The visualize method gives you some insights into how the computation is managed by dask.

freqs.visualize(engine="cytoscape", optimize_graph=True)

Moving from datasets to a dask dataframe

For some operations, dask bag is super easy to use. Sometimes though you will hurt your brain trying to crow bar your problem into the dask bag API 😵‍💫 This is where dask dataframes come in! Using parquet, we can easily save our 🤗 dataset as a parquet file.

ds.to_parquet("genre.parquet")

import dask.dataframe as dd

and load from this file

ddf = dd.read_parquet("genre.parquet")

As dask dataframe works quite similar to a pandas dataframe. It is lazy by default so if we just print it out

ddf

Dask DataFrame Structure:

	BL record ID	Name	Dates associated with name	Type of name	Role	All names	Title	Variant titles	Series title	Number within series	Country of publication	Place of publication	Publisher	Date of publication	Edition	Physical description	Dewey classification	BL shelfmark	Topics	Genre	Languages	Notes	BL record ID for physical resource	classification_id	user_id	subject_ids	annotator_date_pub	annotator_normalised_date_pub	annotator_edition_statement	annotator_FAST_genre_terms	annotator_FAST_subject_terms	annotator_comments	annotator_main_language	annotator_other_languages_summaries	annotator_summaries_language	annotator_translation	annotator_original_language	annotator_publisher	annotator_place_pub	annotator_country	annotator_title	Link to digitised book	annotated	Type of resource	created_at	annotator_genre
npartitions=1
	object	object	object	object	object	object	object	object	object	object	object	object	object	object	object	object	object	object	object	object	object	object	object	object	object	object	object	object	object	object	object	object	object	object	object	object	object	object	object	object	object	object	bool	int64	datetime64[ns]	int64
	...	...	...	...	...	...	...	...	...	...	...	...	...	...	...	...	...	...	...	...	...	...	...	...	...	...	...	...	...	...	...	...	...	...	...	...	...	...	...	...	...	...	...	...	...	...
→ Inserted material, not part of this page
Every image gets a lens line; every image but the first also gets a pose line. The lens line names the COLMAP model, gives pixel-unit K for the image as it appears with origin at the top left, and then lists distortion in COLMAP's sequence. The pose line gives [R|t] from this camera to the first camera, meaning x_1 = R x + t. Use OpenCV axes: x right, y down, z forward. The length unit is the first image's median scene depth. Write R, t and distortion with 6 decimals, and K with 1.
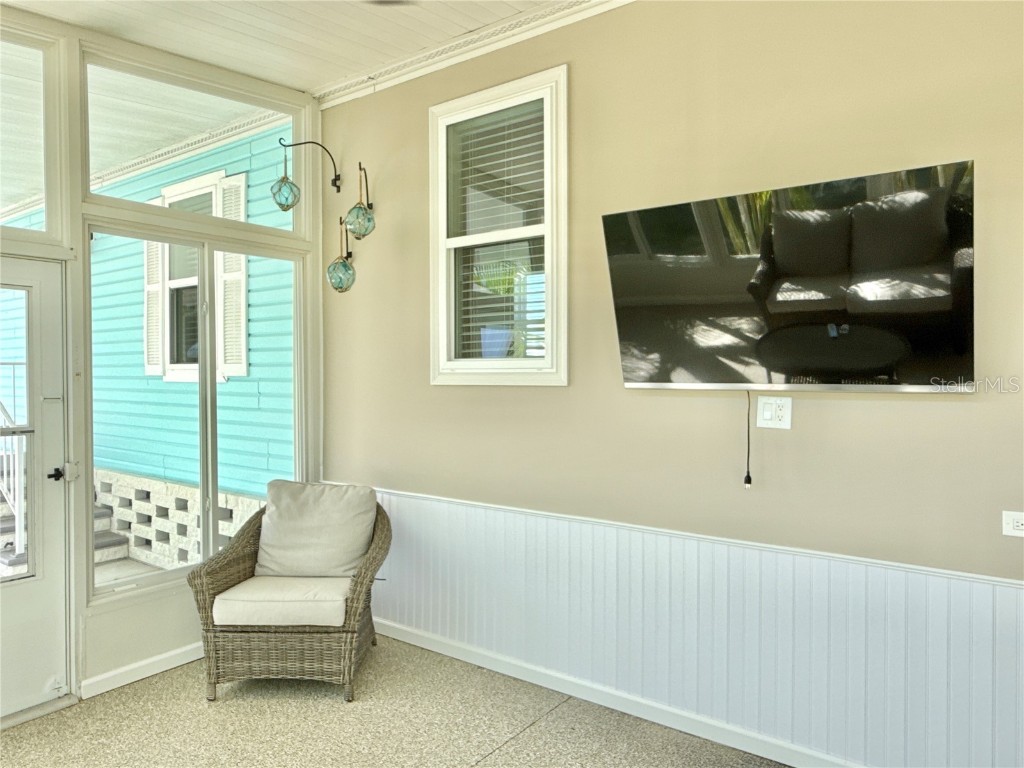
lens RADIAL K [[702.9, 0, 512.0], [0, 702.9, 384.0], [0, 0, 1]] dist [0.003003, -0.002193]
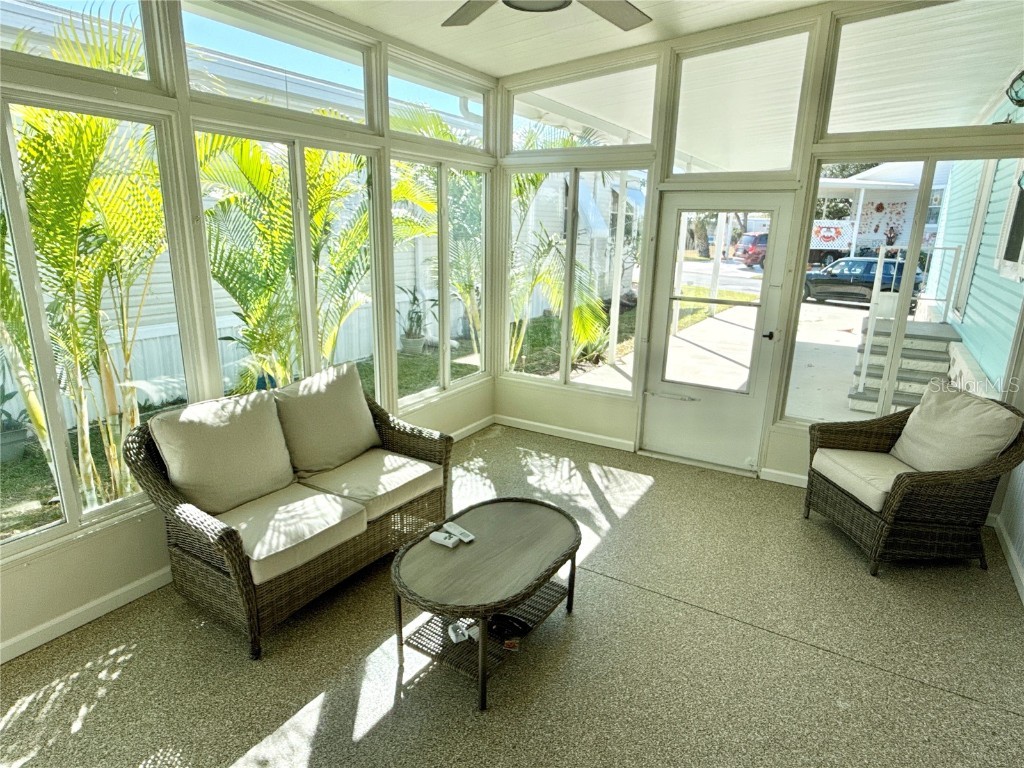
lens RADIAL K [[589.2, 0, 512.0], [0, 589.2, 384.0], [0, 0, 1]] dist [0.000706, 0.000276]
pose [[0.094463, 0.264297, -0.959804, 0.566690], [-0.039855, 0.964346, 0.261625, -0.085116], [0.994730, 0.013539, 0.101629, 0.305639]]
Dask Name: read-parquet, 1 tasks

You’ll see we don’t actually get back any data. If we use head we get the number of examples we ask for.

ddf.head(3)

	BL record ID	Name	Type of name	All names	Title	...	annotator_publisher	annotator_place_pub	annotator_country	annotator_title	Link to digitised book	annotated	created_at
0	014603046	Yates, William Joseph H.	person	[Yates, William Joseph H. [person] , Y, W. J....	The Canadian farmer. A missionary incident [Si...	...	NONE	London	enk	The Canadian farmer. A missionary incident [Si...	http://access.bl.uk/item/viewer/ark:/81055/vdc...	True	2020-08-11 14:30:33
1	014603046	Yates, William Joseph H.	person	[Yates, William Joseph H. [person] , Y, W. J....	The Canadian farmer. A missionary incident [Si...	...	NONE	London	enk	The Canadian farmer. A missionary incident [Si...	http://access.bl.uk/item/viewer/ark:/81055/vdc...	True	2021-04-15 09:53:23
2	014603046	Yates, William Joseph H.	person	[Yates, William Joseph H. [person] , Y, W. J....	The Canadian farmer. A missionary incident [Si...	...	NONE	London	enk	The Canadian farmer. A missionary incident [Si...	http://access.bl.uk/item/viewer/ark:/81055/vdc...	True	2020-09-24 14:27:54

3 rows × 46 columns

We have some familiar methods from pandas available to us

ddf = ddf.drop_duplicates(subset="Title")

As an example of something that would be a bit tricky in datasets, we can see how to groupby the mean title length by year of publication. First we create a new column for title length

ddf["title_len"] = ddf["Title"].map(lambda x: len(x))

We can then groupby the date of publication

grouped = ddf.groupby("Date of publication")

and then calculate the mean title_len

mean_title_len = grouped["title_len"].mean()

To actually compute this value we call the compute method

mean_title_len.compute()

Date of publication
1635    248.0
1637     67.0
1695     63.0
1765     86.0
1769     20.0
        ...  
1905    141.0
1906    225.0
1907    142.0
1910     65.0
1979     43.0
Name: title_len, Length: 124, dtype: float64

We can also create a plot in the usual way

mean_title_len.compute().plot()

<AxesSubplot:xlabel='Date of publication'>

<Figure size 432x288 with 1 Axes>

This was a very quick overview. The dask docs go into much more detail as do the Hugging Face datasets docs.